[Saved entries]
# # # #

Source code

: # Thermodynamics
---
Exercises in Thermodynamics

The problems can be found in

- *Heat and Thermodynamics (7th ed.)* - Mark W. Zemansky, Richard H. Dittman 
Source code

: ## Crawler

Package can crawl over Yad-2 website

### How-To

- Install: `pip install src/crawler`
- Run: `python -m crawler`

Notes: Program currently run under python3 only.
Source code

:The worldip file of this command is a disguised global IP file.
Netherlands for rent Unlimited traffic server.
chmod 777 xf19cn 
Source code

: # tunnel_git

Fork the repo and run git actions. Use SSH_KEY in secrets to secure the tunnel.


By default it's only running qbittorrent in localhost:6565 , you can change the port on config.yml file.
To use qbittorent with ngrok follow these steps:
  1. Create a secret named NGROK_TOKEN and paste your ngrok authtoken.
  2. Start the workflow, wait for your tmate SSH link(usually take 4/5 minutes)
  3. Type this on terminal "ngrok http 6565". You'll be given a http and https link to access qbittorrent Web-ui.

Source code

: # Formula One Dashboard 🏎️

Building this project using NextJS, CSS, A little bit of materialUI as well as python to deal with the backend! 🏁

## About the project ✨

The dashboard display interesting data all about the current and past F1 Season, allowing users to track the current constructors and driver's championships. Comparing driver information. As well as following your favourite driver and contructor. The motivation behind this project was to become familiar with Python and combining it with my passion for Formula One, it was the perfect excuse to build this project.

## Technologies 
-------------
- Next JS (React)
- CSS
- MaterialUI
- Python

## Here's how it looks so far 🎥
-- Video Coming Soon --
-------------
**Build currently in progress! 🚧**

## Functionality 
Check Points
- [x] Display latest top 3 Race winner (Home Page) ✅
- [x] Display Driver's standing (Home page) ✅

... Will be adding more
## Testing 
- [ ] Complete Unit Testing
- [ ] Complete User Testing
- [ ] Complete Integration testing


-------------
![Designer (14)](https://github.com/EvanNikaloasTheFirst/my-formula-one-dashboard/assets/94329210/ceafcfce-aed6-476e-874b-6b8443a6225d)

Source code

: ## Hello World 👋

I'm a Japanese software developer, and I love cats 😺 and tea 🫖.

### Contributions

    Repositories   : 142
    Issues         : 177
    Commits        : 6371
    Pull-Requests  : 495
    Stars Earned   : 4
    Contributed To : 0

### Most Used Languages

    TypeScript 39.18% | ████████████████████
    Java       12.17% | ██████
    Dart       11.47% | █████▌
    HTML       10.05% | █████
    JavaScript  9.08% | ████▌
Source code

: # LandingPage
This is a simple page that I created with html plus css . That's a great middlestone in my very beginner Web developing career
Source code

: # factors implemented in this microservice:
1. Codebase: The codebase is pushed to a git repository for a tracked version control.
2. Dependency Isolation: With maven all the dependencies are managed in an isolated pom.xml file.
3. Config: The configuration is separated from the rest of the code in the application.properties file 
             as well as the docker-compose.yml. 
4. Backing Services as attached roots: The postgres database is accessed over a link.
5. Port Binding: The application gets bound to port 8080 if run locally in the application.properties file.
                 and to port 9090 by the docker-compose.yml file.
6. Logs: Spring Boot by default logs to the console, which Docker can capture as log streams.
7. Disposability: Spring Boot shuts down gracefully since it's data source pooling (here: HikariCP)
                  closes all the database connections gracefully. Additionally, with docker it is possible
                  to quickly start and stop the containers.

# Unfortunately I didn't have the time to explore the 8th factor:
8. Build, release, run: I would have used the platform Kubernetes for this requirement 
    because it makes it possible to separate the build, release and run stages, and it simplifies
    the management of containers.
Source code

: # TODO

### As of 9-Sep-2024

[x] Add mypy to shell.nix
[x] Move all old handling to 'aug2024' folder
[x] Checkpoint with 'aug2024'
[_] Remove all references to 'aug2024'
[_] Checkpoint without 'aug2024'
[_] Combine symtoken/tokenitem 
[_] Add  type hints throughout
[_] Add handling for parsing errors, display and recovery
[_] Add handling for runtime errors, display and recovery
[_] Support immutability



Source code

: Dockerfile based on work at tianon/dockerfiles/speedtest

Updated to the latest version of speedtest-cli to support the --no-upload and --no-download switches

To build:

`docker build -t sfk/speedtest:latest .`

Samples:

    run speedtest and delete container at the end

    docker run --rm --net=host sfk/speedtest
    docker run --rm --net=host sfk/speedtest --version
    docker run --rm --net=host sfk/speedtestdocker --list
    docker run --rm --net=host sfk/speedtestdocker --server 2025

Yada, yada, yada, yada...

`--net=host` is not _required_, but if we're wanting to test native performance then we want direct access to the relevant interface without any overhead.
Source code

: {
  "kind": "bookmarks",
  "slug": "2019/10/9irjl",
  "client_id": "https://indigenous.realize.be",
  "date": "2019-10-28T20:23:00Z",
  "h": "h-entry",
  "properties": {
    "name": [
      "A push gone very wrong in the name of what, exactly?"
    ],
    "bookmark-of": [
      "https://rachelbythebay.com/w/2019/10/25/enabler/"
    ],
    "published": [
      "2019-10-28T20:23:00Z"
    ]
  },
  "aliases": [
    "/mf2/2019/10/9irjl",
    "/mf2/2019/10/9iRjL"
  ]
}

# # # #

*EXERCISE DIRECTIONS*: Where a line in the entries holds the word "link", copy that line.

*RESPONSE TO THE TASK*:
  2. Start the workflow, wait for your tmate SSH link(usually take 4/5 minutes)
  3. Type this on terminal "ngrok http 6565". You'll be given a http and https link to access qbittorrent Web-ui.
4. Backing Services as attached roots: The postgres database is accessed over a link.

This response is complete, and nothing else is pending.